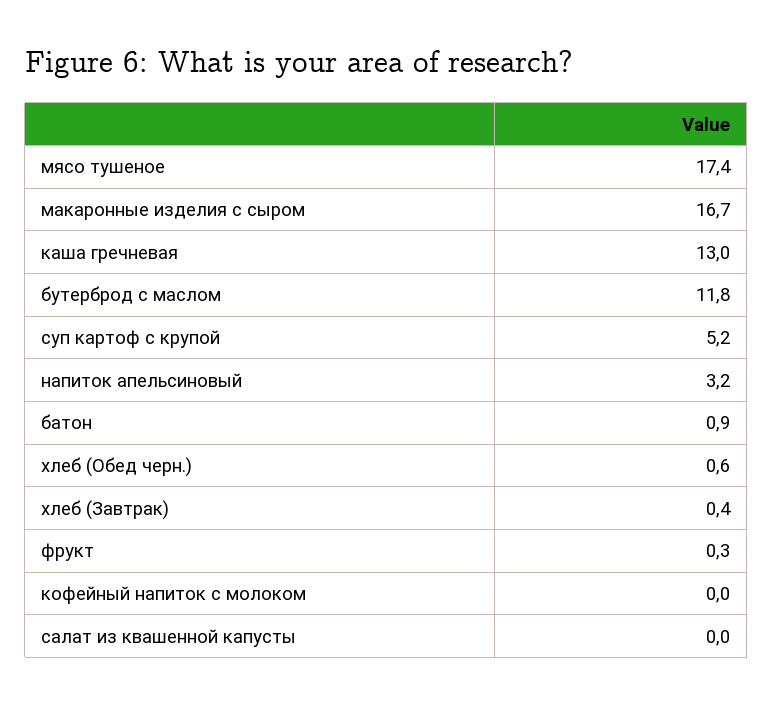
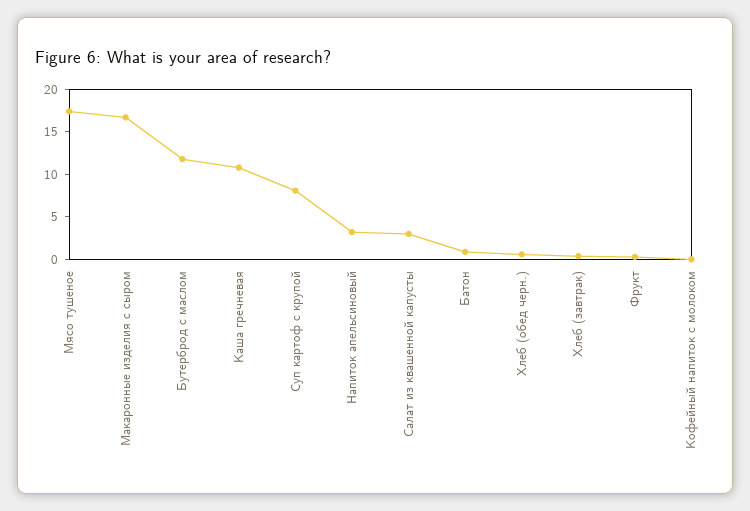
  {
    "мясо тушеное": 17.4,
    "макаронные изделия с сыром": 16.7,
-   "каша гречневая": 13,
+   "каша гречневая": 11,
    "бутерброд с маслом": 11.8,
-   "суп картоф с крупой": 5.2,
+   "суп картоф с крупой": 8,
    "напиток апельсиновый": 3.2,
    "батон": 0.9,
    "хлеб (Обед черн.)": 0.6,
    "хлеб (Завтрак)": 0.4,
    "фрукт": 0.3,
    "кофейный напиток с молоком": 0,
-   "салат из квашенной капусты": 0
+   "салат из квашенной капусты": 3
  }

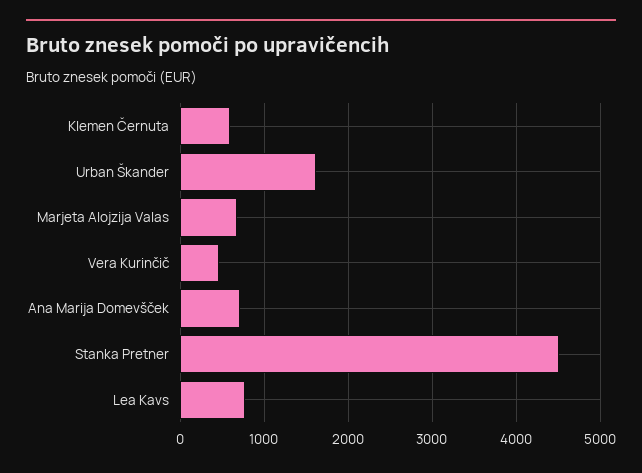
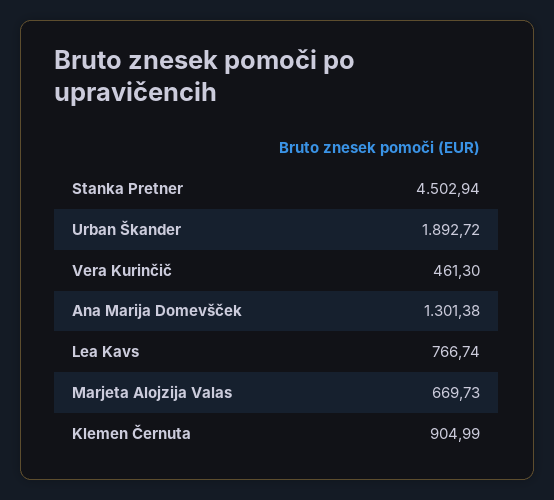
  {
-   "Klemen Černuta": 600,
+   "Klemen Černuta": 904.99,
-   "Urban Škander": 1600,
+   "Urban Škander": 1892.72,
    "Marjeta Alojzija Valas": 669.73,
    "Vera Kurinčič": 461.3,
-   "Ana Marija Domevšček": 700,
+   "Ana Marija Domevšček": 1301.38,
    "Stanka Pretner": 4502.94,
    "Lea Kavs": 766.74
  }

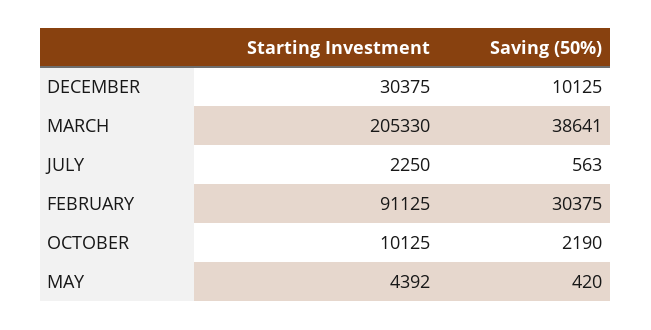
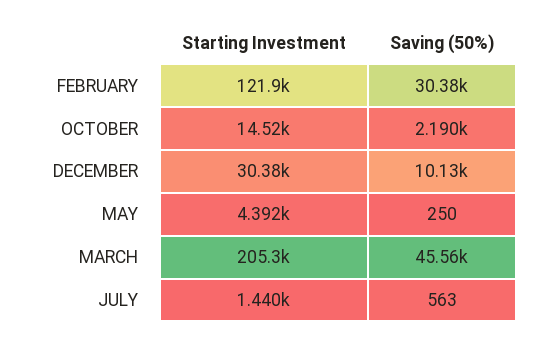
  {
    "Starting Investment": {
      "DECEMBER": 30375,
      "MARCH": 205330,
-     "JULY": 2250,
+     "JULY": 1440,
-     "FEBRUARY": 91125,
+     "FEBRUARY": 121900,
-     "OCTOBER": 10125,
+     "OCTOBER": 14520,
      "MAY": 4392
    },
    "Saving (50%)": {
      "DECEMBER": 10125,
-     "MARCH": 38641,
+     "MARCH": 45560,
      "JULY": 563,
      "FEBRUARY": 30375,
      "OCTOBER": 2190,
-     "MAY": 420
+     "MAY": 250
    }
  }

────────────────────────────────────────

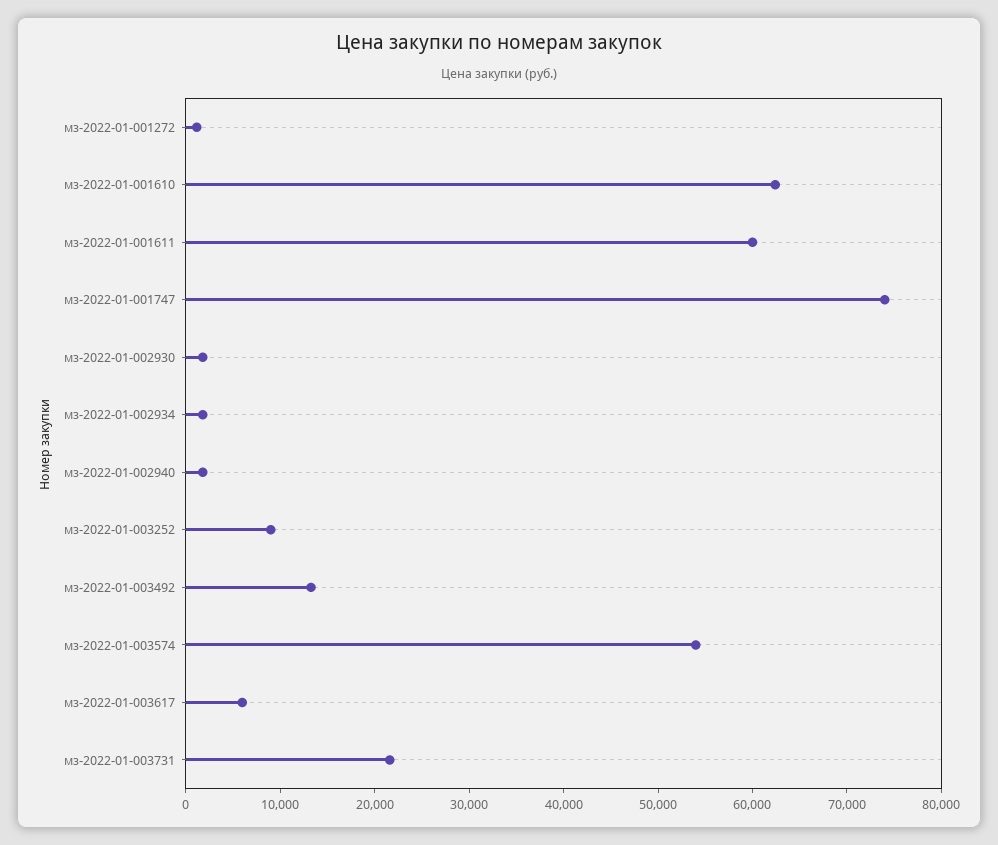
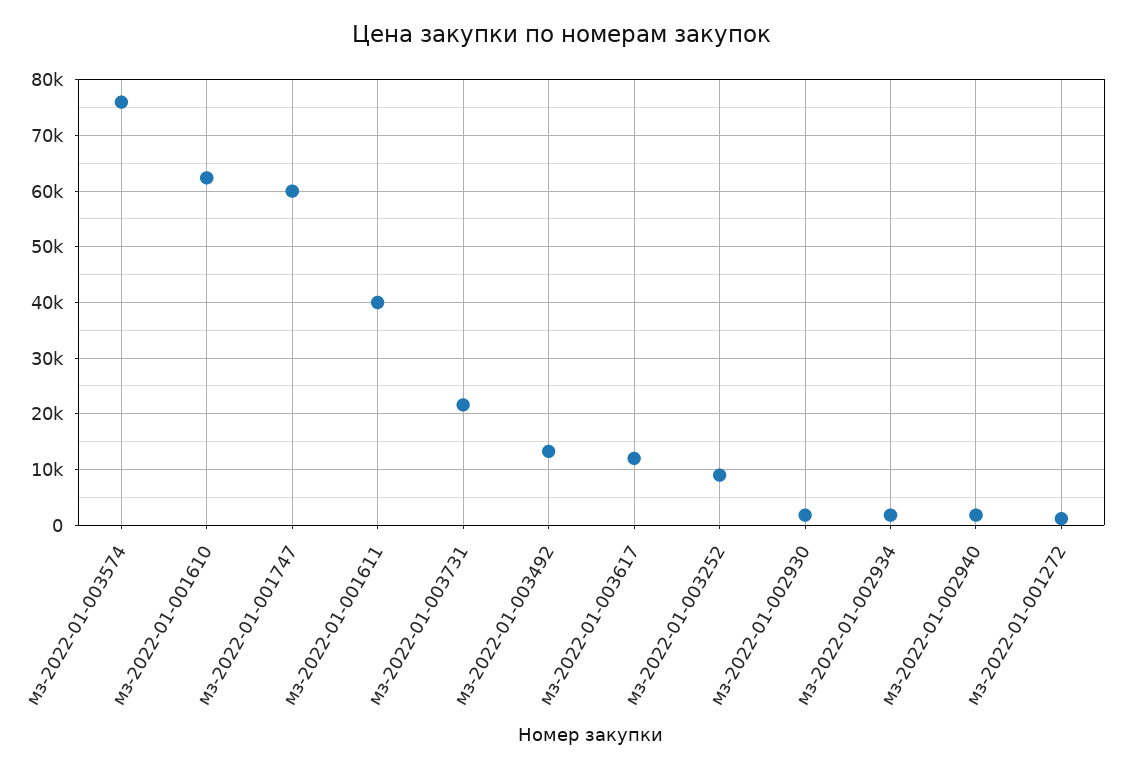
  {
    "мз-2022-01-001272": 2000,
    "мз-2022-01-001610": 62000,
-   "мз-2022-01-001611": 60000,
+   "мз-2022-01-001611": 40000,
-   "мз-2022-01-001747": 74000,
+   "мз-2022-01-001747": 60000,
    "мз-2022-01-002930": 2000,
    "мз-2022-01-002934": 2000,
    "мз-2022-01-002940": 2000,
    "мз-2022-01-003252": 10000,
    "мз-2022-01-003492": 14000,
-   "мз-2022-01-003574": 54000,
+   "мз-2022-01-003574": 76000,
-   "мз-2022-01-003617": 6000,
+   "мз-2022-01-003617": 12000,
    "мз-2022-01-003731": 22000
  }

────────────────────────────────────────

[EXERCISE PROMPT] Your answer should consist of each line above in which "Škander" appears.

[OUTPUT BELOW]
-   "Urban Škander": 1600,
+   "Urban Škander": 1892.72,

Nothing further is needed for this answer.